Tag Archives: Dirty Great Fringepiece

The talented man from “Viz” becomes every-man at the Edinburgh Fringe

In yesterday’s blog I suggested that character comedian Matt Roper, rather than playing one fully-rounded character for an entire 60-minute performance, should stage a show at next year’s Edinburgh Fringe featuring several of his characters – as a showcase for his talent.

After all, the Fringe is as much a showcase for individual talent as an opportunity to stage shows. Perhaps moreso.

Then, blow me, last night I went see former Viz editor Simon Donald perform in his show Simon Donald’s Dirty Great Fringepiece and he has done just that – his show is virtually a ready-made sales tape for a future TV series with him playing multiple characters or (less good an idea) multiple people playing different grotesques created by him.

I had seen Simon play individual characters at various of Bob Slayer’s sadly-deceased Doggetts gigs in London.
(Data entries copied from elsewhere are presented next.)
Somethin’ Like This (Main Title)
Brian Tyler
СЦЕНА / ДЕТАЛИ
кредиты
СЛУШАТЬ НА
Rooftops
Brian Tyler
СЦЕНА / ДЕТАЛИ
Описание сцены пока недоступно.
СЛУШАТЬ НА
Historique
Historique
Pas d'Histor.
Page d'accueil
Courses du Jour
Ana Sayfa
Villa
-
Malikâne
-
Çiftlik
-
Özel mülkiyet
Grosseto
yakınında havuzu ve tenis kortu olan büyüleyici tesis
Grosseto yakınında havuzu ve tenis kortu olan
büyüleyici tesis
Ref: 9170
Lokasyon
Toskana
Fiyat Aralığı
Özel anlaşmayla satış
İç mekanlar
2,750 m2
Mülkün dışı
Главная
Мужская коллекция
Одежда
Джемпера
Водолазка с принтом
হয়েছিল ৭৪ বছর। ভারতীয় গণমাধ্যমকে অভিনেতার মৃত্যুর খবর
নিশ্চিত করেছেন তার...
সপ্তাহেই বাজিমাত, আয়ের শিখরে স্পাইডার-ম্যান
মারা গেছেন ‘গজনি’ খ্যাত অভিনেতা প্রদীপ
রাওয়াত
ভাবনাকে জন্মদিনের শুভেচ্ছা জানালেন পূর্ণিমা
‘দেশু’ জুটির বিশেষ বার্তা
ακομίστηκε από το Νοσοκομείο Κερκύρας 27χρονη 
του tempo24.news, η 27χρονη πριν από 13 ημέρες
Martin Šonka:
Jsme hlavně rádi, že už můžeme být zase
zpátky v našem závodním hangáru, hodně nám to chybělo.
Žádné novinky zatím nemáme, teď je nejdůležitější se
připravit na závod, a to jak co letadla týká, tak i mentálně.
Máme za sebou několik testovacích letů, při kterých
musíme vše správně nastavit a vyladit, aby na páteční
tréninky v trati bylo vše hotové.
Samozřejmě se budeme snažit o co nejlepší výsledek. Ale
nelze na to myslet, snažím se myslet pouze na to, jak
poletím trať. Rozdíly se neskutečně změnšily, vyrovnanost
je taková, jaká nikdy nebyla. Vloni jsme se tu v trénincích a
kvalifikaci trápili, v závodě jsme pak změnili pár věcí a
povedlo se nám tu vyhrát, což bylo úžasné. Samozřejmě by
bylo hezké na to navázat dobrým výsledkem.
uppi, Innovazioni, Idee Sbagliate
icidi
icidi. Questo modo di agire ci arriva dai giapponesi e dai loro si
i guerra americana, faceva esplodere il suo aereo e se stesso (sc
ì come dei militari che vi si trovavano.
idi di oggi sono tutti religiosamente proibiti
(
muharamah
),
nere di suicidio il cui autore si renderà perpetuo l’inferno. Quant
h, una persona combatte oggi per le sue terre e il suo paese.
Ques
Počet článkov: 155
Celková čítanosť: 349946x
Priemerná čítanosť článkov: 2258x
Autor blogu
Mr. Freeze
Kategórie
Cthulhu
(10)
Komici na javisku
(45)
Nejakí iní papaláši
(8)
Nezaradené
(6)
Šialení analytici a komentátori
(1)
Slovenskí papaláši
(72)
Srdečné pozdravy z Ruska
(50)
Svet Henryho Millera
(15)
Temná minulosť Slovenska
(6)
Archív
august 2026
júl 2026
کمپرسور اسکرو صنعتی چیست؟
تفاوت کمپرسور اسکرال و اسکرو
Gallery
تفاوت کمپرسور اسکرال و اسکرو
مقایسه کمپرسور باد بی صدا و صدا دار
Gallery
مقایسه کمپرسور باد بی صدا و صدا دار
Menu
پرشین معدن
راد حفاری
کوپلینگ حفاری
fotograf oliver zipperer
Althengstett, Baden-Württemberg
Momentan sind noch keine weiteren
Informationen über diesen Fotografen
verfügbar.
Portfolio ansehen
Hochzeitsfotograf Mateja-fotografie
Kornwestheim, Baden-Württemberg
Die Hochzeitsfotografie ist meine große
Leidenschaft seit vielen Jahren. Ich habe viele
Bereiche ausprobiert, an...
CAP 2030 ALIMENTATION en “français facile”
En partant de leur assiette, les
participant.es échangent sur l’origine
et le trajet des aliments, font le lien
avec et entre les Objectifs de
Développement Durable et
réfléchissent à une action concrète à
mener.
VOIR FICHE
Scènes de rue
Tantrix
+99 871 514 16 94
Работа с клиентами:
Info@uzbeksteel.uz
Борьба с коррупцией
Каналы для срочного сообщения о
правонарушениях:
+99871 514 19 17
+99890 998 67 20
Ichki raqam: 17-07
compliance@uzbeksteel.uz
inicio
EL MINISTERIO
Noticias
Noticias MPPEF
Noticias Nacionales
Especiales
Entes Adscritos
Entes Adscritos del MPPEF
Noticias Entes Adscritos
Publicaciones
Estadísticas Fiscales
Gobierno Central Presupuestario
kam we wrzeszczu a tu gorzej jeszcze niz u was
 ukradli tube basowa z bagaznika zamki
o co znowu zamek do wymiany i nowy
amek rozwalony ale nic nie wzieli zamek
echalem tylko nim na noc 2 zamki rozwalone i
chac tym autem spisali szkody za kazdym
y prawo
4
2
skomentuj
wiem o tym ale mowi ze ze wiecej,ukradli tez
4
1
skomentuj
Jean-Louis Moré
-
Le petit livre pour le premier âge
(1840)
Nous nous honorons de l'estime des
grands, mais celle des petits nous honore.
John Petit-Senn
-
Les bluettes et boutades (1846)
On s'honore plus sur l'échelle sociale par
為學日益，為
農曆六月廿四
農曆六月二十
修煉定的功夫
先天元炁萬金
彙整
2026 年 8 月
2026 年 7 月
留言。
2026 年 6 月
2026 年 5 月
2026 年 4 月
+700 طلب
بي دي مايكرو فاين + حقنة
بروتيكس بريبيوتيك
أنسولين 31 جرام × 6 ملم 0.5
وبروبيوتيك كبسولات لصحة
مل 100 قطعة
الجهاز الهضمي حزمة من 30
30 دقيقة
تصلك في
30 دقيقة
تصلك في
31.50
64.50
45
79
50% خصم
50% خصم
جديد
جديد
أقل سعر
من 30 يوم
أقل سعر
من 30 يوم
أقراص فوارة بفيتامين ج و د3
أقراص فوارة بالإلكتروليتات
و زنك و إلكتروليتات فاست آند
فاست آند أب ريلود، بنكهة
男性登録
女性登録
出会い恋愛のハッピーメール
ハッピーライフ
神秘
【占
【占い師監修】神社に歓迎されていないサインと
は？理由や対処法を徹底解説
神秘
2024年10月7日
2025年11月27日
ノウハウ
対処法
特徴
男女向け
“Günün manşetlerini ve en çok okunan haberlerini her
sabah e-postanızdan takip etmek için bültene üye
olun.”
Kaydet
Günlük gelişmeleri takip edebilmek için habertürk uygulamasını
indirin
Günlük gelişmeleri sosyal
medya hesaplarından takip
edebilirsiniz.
But I had never seen him play a series of different characters packed tightly together.

As I blogged yesterday, seeing one person play different characters very close together really punches home a performer’s talent: if you see someone play different character monthly or occasionally, you appreciate the individual performances but you are not hit-between-the-eyes to such a great extent by the performer’s breadth of talent.

I am not talking about sketch shows which exist solely to reach a punchline; I am talking well-rounded character-based writing. Laura Solon’s award-winning 2005 Fringe show Kopfraper’s Syndrome: One Man and His Incredible Mind is a case in point.

I am not surprised that Simon Donald can create visually interesting and totally different characters quickly and with relatively simple props – he is, after all, the cartoon creator of many a unique Viz character. But I am surprised at his verbal dexterity in creating such a large number of totally different voices.

Cartoonists and actors tend not to have the same mindset.

Simon seems to have both talents.

Talented TV producers should form a queue to see Simon’s show.

…That might be quite a short queue, then.